In their first feature roles Cristina Flutur and Cosmina Stratan play Alina and Voichita, two girls who used to live in an orphanage but were separated. Alina returns from Germany to visit Voichita who is now living in a convent as a nun. They used to belong to each other but Voichita declares that she Alina in a different way now and that her heart is strictly with God. The convent they are staying in has no electricity and supposedly no regard for money either. It relies on manual labour from the other nuns and also the head priest (Valeriu Andriuta). The regime is strict because the priest has little patience for any scandals and the rules are dogmatic. Chaos erupts when the other girls claim that Alina tried to hurt herself and began attacking people and she has to be taken to hospital.

Mungiu has a staggering eye for detail and great patience for visualising spatiality. Using clear handheld cameras, many scenes are filmed in long, single takes and the duration of the shots shows the containment of the spatiality of the nuns' lives and the remoteness of the community.
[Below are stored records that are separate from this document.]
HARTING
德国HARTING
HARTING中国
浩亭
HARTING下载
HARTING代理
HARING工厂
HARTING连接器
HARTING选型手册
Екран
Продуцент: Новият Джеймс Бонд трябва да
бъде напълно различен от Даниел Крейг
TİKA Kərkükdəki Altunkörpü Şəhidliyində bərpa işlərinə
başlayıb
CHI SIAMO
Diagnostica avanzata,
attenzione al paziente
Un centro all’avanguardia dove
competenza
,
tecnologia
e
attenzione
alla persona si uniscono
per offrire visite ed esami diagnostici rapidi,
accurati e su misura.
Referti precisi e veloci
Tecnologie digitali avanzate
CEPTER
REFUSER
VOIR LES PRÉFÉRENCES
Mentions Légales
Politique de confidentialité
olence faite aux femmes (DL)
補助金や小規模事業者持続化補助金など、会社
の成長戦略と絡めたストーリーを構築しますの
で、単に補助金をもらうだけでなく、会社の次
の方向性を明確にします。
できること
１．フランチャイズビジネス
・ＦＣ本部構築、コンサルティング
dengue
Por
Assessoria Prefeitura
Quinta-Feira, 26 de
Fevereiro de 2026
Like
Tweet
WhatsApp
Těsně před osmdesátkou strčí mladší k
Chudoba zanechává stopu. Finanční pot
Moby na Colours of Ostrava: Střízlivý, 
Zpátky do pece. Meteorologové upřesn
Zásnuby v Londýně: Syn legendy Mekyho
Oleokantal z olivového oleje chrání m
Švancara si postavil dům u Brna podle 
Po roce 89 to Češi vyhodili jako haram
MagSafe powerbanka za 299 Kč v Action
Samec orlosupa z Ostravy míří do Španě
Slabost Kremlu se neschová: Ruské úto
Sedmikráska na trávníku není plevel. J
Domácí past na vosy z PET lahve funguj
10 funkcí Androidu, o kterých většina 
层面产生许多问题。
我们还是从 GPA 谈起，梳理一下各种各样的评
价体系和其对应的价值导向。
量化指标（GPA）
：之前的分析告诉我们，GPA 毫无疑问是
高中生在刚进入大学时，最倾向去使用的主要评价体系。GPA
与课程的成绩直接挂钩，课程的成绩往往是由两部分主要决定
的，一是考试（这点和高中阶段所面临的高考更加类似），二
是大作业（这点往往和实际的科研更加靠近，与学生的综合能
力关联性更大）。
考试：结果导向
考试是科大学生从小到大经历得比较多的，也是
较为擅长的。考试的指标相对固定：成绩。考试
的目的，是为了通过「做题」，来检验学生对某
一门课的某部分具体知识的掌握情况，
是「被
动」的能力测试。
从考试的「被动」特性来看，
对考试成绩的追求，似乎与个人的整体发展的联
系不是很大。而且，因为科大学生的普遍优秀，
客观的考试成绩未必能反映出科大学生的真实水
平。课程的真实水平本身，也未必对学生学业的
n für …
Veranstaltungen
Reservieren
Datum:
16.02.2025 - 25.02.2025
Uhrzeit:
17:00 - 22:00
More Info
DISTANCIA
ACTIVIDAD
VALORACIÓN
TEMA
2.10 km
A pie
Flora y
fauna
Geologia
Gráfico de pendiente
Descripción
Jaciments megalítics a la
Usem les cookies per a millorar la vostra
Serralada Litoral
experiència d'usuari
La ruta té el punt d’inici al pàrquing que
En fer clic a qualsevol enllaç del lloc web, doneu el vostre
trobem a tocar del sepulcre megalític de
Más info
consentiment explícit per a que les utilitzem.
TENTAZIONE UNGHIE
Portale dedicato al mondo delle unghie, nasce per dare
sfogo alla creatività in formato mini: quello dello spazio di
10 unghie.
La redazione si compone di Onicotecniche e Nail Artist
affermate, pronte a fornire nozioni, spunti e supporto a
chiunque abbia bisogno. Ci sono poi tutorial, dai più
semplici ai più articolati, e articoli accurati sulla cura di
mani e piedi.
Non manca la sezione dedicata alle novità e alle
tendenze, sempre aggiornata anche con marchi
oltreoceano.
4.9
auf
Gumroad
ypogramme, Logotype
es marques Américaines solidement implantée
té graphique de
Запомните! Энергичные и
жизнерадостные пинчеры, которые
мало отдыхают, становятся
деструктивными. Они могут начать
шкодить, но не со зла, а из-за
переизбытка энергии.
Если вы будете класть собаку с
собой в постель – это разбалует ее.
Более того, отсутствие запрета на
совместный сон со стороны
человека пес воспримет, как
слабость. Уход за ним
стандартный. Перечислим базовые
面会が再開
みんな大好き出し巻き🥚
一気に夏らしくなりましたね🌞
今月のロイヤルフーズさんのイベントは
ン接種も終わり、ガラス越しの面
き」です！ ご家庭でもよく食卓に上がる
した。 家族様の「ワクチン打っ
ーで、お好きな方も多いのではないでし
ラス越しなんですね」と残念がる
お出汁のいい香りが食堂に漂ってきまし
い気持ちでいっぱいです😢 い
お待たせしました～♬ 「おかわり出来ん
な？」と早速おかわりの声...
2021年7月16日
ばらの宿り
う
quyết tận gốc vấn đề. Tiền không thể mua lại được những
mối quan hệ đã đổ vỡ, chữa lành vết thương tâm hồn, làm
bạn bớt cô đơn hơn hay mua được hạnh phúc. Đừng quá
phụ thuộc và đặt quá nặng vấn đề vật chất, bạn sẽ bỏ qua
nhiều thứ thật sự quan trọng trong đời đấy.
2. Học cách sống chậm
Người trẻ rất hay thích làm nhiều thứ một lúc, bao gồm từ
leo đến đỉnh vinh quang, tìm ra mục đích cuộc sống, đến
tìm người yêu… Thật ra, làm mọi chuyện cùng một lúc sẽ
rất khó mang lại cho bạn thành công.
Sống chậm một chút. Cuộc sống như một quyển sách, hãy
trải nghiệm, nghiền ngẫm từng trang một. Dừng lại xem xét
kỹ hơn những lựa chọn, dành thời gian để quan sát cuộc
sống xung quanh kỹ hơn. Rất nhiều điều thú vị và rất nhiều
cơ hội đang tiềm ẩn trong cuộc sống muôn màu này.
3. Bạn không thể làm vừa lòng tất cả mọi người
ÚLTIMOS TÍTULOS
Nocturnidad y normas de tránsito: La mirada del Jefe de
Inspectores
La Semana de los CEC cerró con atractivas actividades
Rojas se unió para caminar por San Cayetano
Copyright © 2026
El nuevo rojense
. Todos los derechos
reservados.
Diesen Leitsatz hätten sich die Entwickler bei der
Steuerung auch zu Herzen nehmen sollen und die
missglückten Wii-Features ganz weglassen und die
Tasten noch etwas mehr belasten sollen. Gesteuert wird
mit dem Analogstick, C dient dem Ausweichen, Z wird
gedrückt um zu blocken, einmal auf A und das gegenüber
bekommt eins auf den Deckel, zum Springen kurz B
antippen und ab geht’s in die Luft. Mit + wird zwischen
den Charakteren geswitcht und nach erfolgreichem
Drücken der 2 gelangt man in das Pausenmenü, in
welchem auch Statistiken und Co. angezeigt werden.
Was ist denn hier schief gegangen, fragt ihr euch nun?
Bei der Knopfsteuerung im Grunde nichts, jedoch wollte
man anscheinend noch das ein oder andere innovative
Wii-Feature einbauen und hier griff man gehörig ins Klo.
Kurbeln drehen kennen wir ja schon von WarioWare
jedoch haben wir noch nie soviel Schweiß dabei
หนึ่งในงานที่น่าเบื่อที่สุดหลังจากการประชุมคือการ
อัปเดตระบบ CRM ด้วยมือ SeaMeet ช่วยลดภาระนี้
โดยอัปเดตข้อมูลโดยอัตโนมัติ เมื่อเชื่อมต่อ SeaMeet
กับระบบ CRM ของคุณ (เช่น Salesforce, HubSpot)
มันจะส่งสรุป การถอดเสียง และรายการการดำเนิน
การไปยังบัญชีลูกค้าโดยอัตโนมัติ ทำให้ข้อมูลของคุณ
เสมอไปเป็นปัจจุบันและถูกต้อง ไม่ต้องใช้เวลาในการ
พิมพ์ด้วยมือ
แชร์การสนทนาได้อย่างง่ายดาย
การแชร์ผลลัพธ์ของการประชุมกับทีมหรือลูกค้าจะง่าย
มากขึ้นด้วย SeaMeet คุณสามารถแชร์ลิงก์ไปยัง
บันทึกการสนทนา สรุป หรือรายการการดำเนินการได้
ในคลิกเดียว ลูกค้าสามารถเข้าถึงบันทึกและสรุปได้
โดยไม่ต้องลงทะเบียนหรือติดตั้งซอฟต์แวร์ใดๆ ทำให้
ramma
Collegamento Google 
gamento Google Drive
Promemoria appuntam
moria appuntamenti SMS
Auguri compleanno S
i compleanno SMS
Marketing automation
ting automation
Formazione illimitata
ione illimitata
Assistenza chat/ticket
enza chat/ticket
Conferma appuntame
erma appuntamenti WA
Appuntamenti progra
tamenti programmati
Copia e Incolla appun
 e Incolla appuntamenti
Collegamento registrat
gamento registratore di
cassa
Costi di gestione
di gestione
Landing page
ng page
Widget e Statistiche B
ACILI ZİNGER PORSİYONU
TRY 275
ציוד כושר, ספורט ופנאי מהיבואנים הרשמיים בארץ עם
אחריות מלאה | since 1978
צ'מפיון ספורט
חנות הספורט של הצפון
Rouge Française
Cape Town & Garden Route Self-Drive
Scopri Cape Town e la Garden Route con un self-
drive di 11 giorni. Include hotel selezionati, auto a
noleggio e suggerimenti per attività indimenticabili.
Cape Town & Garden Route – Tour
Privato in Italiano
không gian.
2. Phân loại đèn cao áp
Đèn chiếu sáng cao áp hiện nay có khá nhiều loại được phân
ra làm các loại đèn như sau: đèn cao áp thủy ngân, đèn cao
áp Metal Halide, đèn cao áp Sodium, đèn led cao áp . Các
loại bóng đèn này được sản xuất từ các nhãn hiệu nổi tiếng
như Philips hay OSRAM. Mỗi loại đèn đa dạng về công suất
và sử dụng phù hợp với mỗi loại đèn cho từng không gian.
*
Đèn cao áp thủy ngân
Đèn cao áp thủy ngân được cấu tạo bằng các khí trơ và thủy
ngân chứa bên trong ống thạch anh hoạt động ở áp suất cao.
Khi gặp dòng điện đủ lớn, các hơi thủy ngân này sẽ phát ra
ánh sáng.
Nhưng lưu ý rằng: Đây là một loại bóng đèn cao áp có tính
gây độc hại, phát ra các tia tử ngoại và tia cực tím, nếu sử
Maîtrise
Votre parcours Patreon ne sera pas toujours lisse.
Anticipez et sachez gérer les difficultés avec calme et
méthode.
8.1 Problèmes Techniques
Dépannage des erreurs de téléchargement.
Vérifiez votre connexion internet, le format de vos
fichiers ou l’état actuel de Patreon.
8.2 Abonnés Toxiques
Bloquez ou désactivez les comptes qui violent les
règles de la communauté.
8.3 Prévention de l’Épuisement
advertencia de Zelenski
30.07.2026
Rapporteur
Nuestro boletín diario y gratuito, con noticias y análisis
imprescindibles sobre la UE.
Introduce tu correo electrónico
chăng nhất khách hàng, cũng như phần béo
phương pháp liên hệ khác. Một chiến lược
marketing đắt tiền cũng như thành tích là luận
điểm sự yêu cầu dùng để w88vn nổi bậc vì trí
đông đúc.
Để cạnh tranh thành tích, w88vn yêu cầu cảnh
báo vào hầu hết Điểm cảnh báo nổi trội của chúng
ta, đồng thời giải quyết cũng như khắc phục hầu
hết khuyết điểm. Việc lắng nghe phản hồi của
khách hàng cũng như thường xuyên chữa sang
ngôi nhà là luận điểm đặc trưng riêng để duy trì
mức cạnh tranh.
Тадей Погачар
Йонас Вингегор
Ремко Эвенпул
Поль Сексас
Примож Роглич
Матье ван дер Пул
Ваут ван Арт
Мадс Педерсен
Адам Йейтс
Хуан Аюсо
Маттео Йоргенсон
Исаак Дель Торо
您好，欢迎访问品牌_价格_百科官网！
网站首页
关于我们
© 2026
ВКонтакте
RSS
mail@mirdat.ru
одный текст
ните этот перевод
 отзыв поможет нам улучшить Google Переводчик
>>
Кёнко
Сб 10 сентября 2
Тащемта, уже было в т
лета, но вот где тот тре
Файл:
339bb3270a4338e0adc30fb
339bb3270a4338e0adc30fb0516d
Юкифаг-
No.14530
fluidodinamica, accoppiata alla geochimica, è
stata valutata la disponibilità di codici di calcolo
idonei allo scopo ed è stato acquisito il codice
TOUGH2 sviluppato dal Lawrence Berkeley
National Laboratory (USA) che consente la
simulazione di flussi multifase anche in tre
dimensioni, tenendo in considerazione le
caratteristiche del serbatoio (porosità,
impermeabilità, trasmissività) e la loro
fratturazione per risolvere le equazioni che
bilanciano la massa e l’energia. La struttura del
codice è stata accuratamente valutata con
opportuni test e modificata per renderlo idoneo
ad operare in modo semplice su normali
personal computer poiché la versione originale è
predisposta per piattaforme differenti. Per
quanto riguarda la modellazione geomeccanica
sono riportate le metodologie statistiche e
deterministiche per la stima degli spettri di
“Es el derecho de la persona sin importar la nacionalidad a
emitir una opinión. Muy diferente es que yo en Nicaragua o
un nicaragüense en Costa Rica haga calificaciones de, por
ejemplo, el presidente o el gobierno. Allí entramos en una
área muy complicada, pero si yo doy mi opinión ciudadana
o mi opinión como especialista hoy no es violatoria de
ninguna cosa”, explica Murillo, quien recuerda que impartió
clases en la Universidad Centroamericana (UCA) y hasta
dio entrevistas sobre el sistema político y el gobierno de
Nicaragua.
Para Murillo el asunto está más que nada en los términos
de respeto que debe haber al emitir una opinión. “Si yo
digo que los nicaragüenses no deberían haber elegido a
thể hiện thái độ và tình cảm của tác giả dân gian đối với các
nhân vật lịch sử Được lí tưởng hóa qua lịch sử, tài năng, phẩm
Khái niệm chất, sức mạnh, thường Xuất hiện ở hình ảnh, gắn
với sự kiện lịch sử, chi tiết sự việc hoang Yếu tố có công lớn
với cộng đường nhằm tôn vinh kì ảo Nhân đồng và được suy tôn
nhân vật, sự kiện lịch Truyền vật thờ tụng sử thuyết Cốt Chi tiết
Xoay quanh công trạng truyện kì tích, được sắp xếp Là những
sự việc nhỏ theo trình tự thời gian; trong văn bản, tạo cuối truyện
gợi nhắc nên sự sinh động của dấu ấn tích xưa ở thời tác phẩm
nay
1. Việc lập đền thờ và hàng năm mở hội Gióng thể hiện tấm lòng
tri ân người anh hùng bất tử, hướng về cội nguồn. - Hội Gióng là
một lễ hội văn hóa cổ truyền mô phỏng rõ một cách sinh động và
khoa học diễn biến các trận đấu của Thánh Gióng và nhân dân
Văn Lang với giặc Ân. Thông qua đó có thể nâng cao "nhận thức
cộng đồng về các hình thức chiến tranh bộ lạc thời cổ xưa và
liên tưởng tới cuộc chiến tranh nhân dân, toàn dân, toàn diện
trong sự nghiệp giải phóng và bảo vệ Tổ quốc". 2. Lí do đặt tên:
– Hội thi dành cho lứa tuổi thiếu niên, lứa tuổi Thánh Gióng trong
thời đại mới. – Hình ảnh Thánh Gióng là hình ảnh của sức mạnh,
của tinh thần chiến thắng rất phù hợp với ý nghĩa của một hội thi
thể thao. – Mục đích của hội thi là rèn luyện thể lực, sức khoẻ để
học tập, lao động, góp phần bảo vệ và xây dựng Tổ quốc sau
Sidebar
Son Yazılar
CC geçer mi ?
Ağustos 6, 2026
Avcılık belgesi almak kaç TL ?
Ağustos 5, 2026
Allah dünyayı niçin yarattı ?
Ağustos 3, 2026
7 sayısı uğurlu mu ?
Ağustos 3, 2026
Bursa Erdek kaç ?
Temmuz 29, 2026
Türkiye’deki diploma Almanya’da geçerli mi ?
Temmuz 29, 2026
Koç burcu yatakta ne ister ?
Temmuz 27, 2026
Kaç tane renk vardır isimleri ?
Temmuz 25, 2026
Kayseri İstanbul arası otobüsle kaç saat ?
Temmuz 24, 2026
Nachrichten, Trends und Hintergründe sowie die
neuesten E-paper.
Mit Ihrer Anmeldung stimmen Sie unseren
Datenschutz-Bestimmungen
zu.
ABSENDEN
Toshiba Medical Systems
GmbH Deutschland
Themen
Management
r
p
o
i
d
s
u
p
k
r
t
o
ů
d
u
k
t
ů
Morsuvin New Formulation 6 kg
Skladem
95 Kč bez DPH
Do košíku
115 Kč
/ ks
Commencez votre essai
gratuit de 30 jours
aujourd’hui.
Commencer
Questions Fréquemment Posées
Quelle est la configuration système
The effect of static formalism is that it infers their lack of consciousness about the outside world and modern sensibilities and values. Similarly, a wide angle shot from the top of the hill expresses the physical and mental distance between the Church and the rest of the society. Subtle contrasts in costumes, including the black robes of the nuns juxtaposed again Alina's Rebook tracksuit top further visualise the conflict of the two worlds and their values.


Personalising the notion of the spiritual pitched against the modern world are the relationships of the girls. Alina and Voichita's conversations are a binary forged between two contrasting ideas of love: those who believe in the tangible and physical meaning and spiritual satisfaction through prayer and dedication only to God. Voichita confesses her faith to Alina: "I've got someone else in my soul now". Both performances are pitched with a quiet naturalism that prevents their immensely convincing work from straying into caricatures. Voichita and the priest aren't portrayed as villains but as people who are unfamiliar with the outside world and unshakable in their faith because this is how they've been conditioned and how they discipline themselves.

One final image in the film fascinates but also reveals some limitations. It is the sight from the police car of a modern world that is loud, unruly and disrespecting of the law. How would some of these characters respond in the outside world? Is there any hope that they will adapt to the modern world when they are taken to gaol and have to come to terms with the boundaries of modern society? By working strictly in the frame of the real events, thorough character development isn't on Mungiu's mind. He ends the film with a brilliantly provocative note but one that is also verging closely on unsalvageable nihilism for humanity.